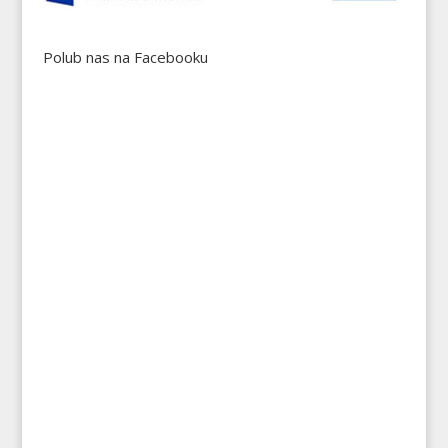
Polub nas na Facebooku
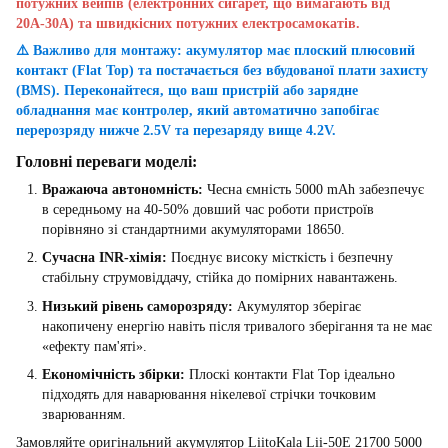
потужних вейпів (електронних сигарет, що вимагають від
20А-30А) та швидкісних потужних електросамокатів.
⚠️ Важливо для монтажу: акумулятор має плоский плюсовий
контакт (Flat Top) та постачається без вбудованої плати захисту
(BMS). Переконайтеся, що ваш пристрій або зарядне
обладнання має контролер, який автоматично запобігає
перерозряду нижче 2.5V та перезаряду вище 4.2V.
Головні переваги моделі:
Вражаюча автономність:
Чесна ємність 5000 mAh забезпечує
в середньому на 40-50% довший час роботи пристроїв
порівняно зі стандартними акумуляторами 18650.
Сучасна INR-хімія:
Поєднує високу місткість і безпечну
стабільну струмовіддачу, стійка до помірних навантажень.
Низький рівень саморозряду:
Акумулятор зберігає
накопичену енергію навіть після тривалого зберігання та не має
«ефекту пам'яті».
Економічність збірки:
Плоскі контакти Flat Top ідеально
підходять для наварювання нікелевої стрічки точковим
зварюванням.
Замовляйте оригінальний акумулятор LiitoKala Lii-50E 21700 5000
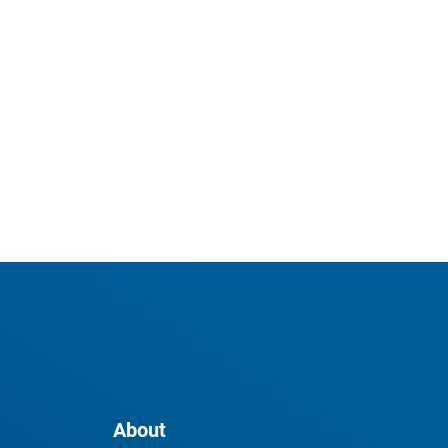
About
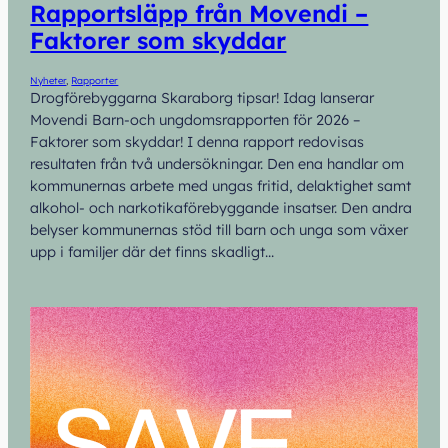
Rapportsläpp från Movendi –
Faktorer som skyddar
Nyheter
, 
Rapporter
Drogförebyggarna Skaraborg tipsar! Idag lanserar
Movendi Barn-och ungdomsrapporten för 2026 –
Faktorer som skyddar! I denna rapport redovisas
resultaten från två undersökningar. Den ena handlar om
kommunernas arbete med ungas fritid, delaktighet samt
alkohol- och narkotikaförebyggande insatser. Den andra
belyser kommunernas stöd till barn och unga som växer
upp i familjer där det finns skadligt…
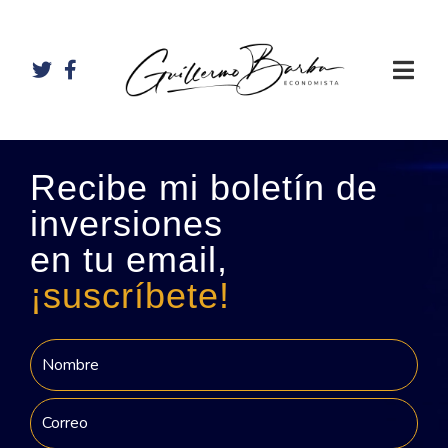
Recibe mi boletín de
inversiones
en tu email,
¡suscríbete!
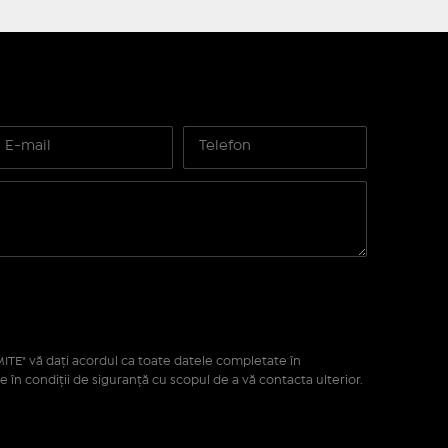
ITE" vă daţi acordul ca toate datele completate în
e în condiţii de siguranţă cu scopul de a vă contacta ulterior.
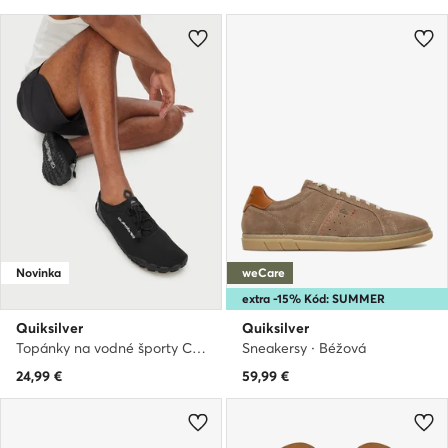
Novinka
weCare
extra -15% Kód: SUMMER
Quiksilver
Quiksilver
Topánky na vodné športy CEO-MP80-26009 Čierna
Sneakersy · Béžová
24,99
€
59,99
€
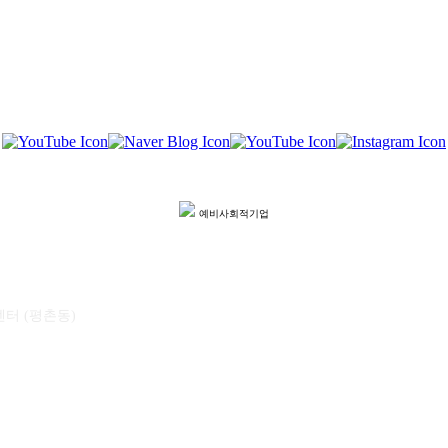
예비사회적기업
센터 (평촌동)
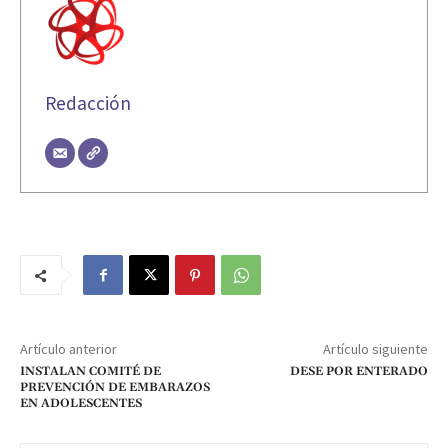
Redacción
Artículo anterior
Artículo siguiente
INSTALAN COMITÉ DE
DESE POR ENTERADO
PREVENCIÓN DE EMBARAZOS
EN ADOLESCENTES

**WORK TASK:** Set down the text of every item above line for line, without changing a word, and leave the pictures out.

**TASK OUTPUT:**
Polub nas na Facebooku
потужних вейпів (електронних сигарет, що вимагають від
20А-30А) та швидкісних потужних електросамокатів.
⚠️ Важливо для монтажу: акумулятор має плоский плюсовий
контакт (Flat Top) та постачається без вбудованої плати захисту
(BMS). Переконайтеся, що ваш пристрій або зарядне
обладнання має контролер, який автоматично запобігає
перерозряду нижче 2.5V та перезаряду вище 4.2V.
Головні переваги моделі:
Вражаюча автономність:
Чесна ємність 5000 mAh забезпечує
в середньому на 40-50% довший час роботи пристроїв
порівняно зі стандартними акумуляторами 18650.
Сучасна INR-хімія:
Поєднує високу місткість і безпечну
стабільну струмовіддачу, стійка до помірних навантажень.
Низький рівень саморозряду:
Акумулятор зберігає
накопичену енергію навіть після тривалого зберігання та не має
«ефекту пам'яті».
Економічність збірки:
Плоскі контакти Flat Top ідеально
підходять для наварювання нікелевої стрічки точковим
зварюванням.
Замовляйте оригінальний акумулятор LiitoKala Lii-50E 21700 5000
About
Rapportsläpp från Movendi –
Faktorer som skyddar
Nyheter
, 
Rapporter
Drogförebyggarna Skaraborg tipsar! Idag lanserar
Movendi Barn-och ungdomsrapporten för 2026 –
Faktorer som skyddar! I denna rapport redovisas
resultaten från två undersökningar. Den ena handlar om
kommunernas arbete med ungas fritid, delaktighet samt
alkohol- och narkotikaförebyggande insatser. Den andra
belyser kommunernas stöd till barn och unga som växer
upp i familjer där det finns skadligt…
Recibe mi boletín de
inversiones
en tu email,
¡suscríbete!
ITE" vă daţi acordul ca toate datele completate în
e în condiţii de siguranţă cu scopul de a vă contacta ulterior.
Novinka
weCare
extra -15% Kód: SUMMER
Quiksilver
Quiksilver
Topánky na vodné športy CEO-MP80-26009 Čierna
Sneakersy · Béžová
24,99
€
59,99
€
예비사회적기업
센터 (평촌동)
Redacción
Artículo anterior
Artículo siguiente
INSTALAN COMITÉ DE
DESE POR ENTERADO
PREVENCIÓN DE EMBARAZOS
EN ADOLESCENTES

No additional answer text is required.